What the MSP430F6748IPZR brings to a metering or instrumentation BOM
What sets it apart from general-purpose MSP430 parts is the integrated 4x24-bit sigma-delta ADC array and a direct LCD driver — these peripherals let a single chip handle analog front-end sampling and a local display, cutting the BOM count for a smart meter or panel instrument.
The 25 MHz clock rate is modest by today's 32-bit MCU standards, but the CPUXV2 architecture is a 16-bit RISC with a three-stage pipeline and hardware multiplier, so it handles 24-bit math from the sigma-delta ADCs efficiently.
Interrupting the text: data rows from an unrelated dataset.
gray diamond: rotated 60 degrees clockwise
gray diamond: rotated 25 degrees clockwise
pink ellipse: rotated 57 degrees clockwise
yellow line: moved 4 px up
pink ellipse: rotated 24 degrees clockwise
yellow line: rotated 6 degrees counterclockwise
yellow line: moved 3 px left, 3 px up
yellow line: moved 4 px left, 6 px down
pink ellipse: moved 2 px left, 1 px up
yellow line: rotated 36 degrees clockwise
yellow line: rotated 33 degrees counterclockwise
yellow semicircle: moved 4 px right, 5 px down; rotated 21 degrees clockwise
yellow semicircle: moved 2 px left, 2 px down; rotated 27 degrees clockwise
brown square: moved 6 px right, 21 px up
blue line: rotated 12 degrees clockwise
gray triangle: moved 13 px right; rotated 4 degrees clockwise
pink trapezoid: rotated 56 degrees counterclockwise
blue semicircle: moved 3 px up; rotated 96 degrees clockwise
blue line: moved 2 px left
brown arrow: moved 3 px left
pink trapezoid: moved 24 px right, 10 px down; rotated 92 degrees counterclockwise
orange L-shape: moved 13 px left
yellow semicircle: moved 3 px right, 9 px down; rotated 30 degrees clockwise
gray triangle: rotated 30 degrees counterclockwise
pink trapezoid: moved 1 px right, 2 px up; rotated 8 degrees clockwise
The 62 I/O pins give room for external memory, serial interfaces, and control lines alongside the LCD segment drive. The internal oscillator trims the BOM by one external crystal for non-critical timing; if you need a precision timebase for the ADC sampling window, you still add a crystal on the LFXT1 pins.
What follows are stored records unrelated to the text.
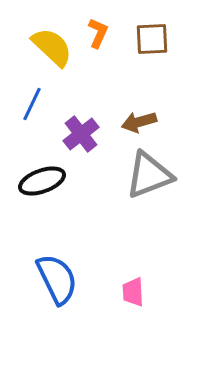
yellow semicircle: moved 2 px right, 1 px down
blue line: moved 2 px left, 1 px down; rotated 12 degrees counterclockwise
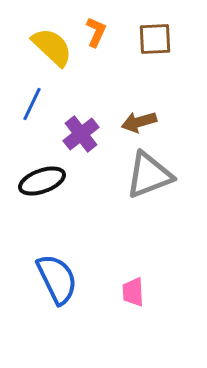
orange L-shape: moved 2 px left, 1 px up
brown square: moved 3 px right
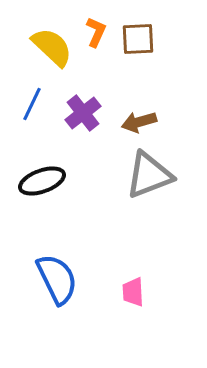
brown square: moved 17 px left
purple cross: moved 2 px right, 21 px up
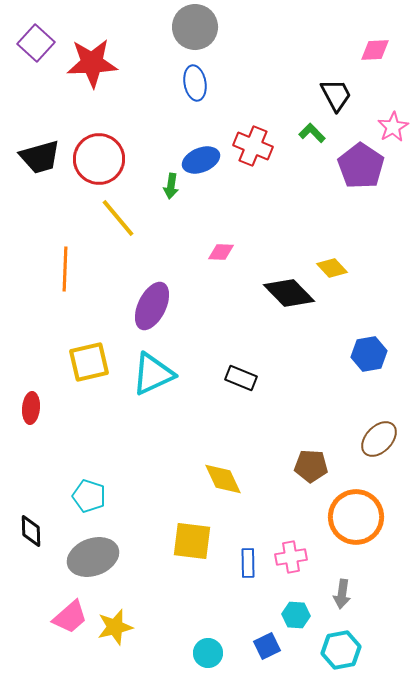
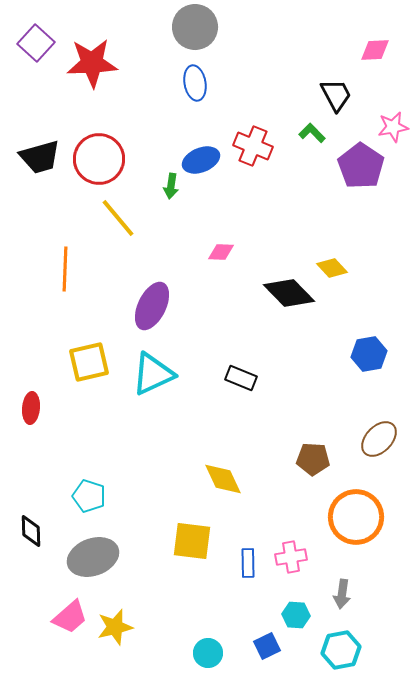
pink star at (393, 127): rotated 20 degrees clockwise
brown pentagon at (311, 466): moved 2 px right, 7 px up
The 100-LQFP package with a 14x14 mm body is a hand-solderable QFP with 0.5 mm pitch — reworkable with hot air if you preheat the board, but the fine pitch means a steady hand and flux. No exposed thermal pad; junction temperature rise is modest at the 25 MHz clock, so a standard four-layer board with a ground plane under the package is sufficient.
TI has marked the MSP430F6748IPZR as obsolete.